Neighborhood hoodlums started by ringing her doorbell at all hours of the night. Her kids were bullied in the neighborhood and in school. She said the school was less than sympathetic, so she took one of her kids out of school.

It came to a head this week, as relayed by Luisa. She heard loud glass breaking in her home. The neighborhood thugs broke a window in her home. Her 17-year-old kid ran outside to see what was going on, trailing the hoodlums who did the bad deed. They surrounded him and started trying to knock him off of his bike.

Luisa approached with her car. When the hoodlums realized who she was, they split. One guy abandoned his bike to run. She put the bike in her trunk as evidence.

As she got home, Luisa said the guy who owned the bike came back to her home and assaulted her in an attempt to get the bike back.

She was thrown around. Her son came to her aid and was scratched up.

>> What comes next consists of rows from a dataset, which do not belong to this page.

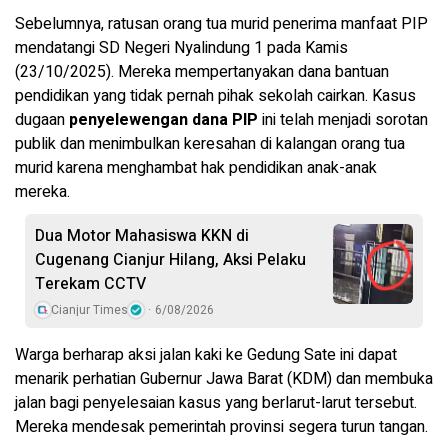
Sebelumnya, ratusan orang tua murid penerima manfaat PIP
mendatangi SD Negeri Nyalindung 1 pada Kamis
(23/10/2025). Mereka mempertanyakan dana bantuan
pendidikan yang tidak pernah pihak sekolah cairkan. Kasus
dugaan
penyelewengan dana PIP
ini telah menjadi sorotan
publik dan menimbulkan keresahan di kalangan orang tua
murid karena menghambat hak pendidikan anak-anak
mereka.
Dua Motor Mahasiswa KKN di
Cugenang Cianjur Hilang, Aksi Pelaku
Terekam CCTV
Cianjur Times
6/08/2026
Warga berharap aksi jalan kaki ke Gedung Sate ini dapat
menarik perhatian Gubernur Jawa Barat (KDM) dan membuka
jalan bagi penyelesaian kasus yang berlarut-larut tersebut.
Mereka mendesak pemerintah provinsi segera turun tangan.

During this entire event, her younger son and a neighbor called the police. She had to call back to get them to come out. And when she explained what happened and showed the video, the police officer was less than sympathetic.

There were five incidents this week, including hoodlums shouting homophobic slurs with a bullhorn, a broken window, an attempted break-in to her garage, and three hoodlums ringing her bell and calling her a retard.

When Luisa told them she was calling the police, they walked off shouting obscenities and slurs and then sped off.

Luisa is a runner. She feels trapped in her home as she is scared to leave and perform her daily life. She believes that the police have been less than empathetic and, in doing so, emboldened the hoodlums tormenting her family.

“When you have an accent, you get treated disrespectfully,” Luisa said, distraught. “And I can guarantee if I talked differently and looked differently — if they looked different — it would be so different.

Luisa ended with a prescient question. Why do they hate her kids, the family? She said that there are a lot of those proclaiming the love of Jesus, yet this is the action of some in the community. But what she finds more disconcerting is the absence of the community coming to her assistance except for one very nice woman.

I told Luisa she should be careful but not intimidated by neighborhood bullies. Do not allow them to run her out of her neighborhood. This story was too close for comfort. My home was firebombed with fireworks about 10 years ago, right here in Kingwood. One would think that the community would have extricated much of that hate by now.

Welcome to what hate looks like when it has been made vogue not solely by the past president but by the current culture governing Texas.